From c17f14182f6f369af4357c874eed9b57dd103050 Mon Sep 17 00:00:00 2001
From: Stefan Andres <sandres@anaconda.com>
Date: Wed, 4 Dec 2024 11:23:17 +0100
Subject: [PATCH] Remove templated tls.enabled in probe

Signed-off-by: Stefan Andres <sandres@anaconda.com>
---
 charts/kargo/templates/api/deployment.yaml | 16 ----------------
 charts/kargo/values.yaml                   | 15 ++++++++++++++-
 2 files changed, 14 insertions(+), 17 deletions(-)

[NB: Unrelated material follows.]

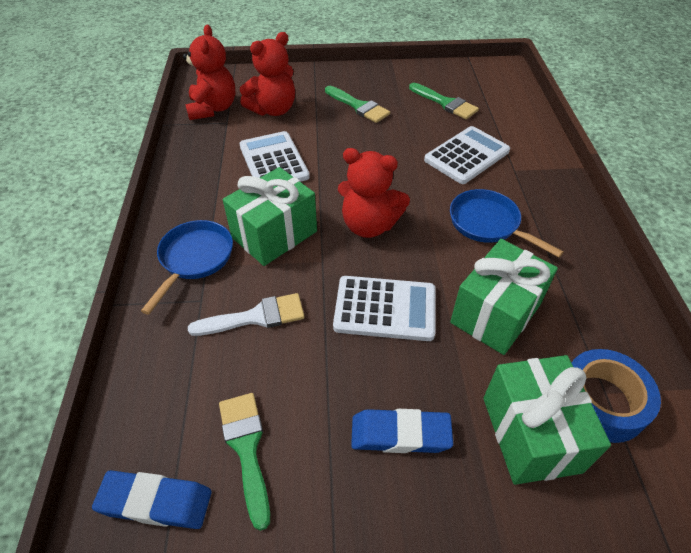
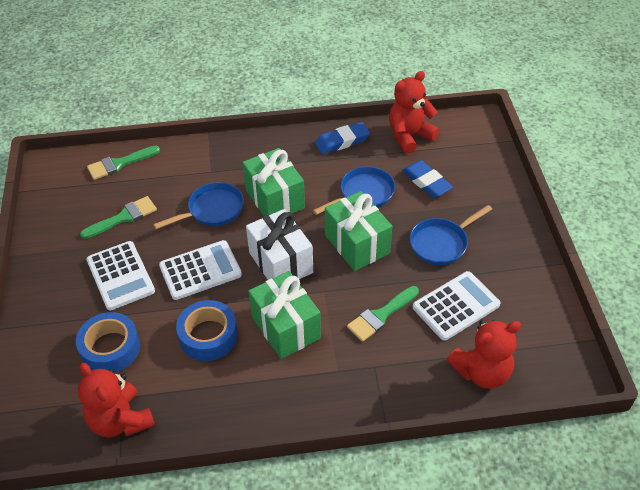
blue pan: 2 -> 3
blue tape: 1 -> 2
white brush: 1 -> 0
white gift: 0 -> 1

diff --git a/charts/kargo/templates/api/deployment.yaml b/charts/kargo/templates/api/deployment.yaml
index 5b7e1af4c..d611524c3 100644
--- a/charts/kargo/templates/api/deployment.yaml
+++ b/charts/kargo/templates/api/deployment.yaml
@@ -90,25 +90,9 @@ spec:
           {{- with .Values.api.probes.livenessProbe }}
           livenessProbe: {{- toYaml . | nindent 12 }}
           {{- end }}
-            exec:
-              command:
-                - /usr/local/bin/grpc_health_probe
-                - -addr=:8080
-{{- if .Values.api.tls.enabled }}
-                - -tls
-                - -tls-no-verify
-{{- end }}
           {{- with .Values.api.probes.readinessProbe }}
           readinessProbe: {{- toYaml . | nindent 12 }}
           {{- end }}
-            exec:
-              command:
-                - /usr/local/bin/grpc_health_probe
-                - -addr=:8080
-{{- if .Values.api.tls.enabled }}
-                - -tls
-                - -tls-no-verify
-{{- end }}
 {{- end }}
 {{- if or .Values.kubeconfigSecrets.kargo (and .Values.api.oidc.enabled .Values.api.oidc.dex.enabled) .Values.api.tls.enabled .Values.api.cabundle.configMapName .Values.api.cabundle.secretName }}
           volumeMounts:
diff --git a/charts/kargo/values.yaml b/charts/kargo/values.yaml
index f2de391d2..cb5965714 100755
--- a/charts/kargo/values.yaml
+++ b/charts/kargo/values.yaml
@@ -146,9 +146,22 @@ api:
     enabled: true
     livenessProbe:
       initialDelaySeconds: 10
-
+      exec:
+        command:
+          - /usr/local/bin/grpc_health_probe
+          - -addr=:8080
+          # Manually disable if TLS is not used
+          - -tls
+          - -tls-no-verify
     readinessProbe:
       initialDelaySeconds: 5
+      exec:
+        command:
+          - /usr/local/bin/grpc_health_probe
+          - -addr=:8080
+          # Manually disable if TLS is not used
+          - -tls
+          - -tls-no-verify
 
   tls:
     ## @param api.tls.enabled Whether to enable TLS directly on the API server. This is helpful if you do not intend to use an ingress controller or if you require TLS end-to-end. All other settings in this section will be ignored when this is set to `false`.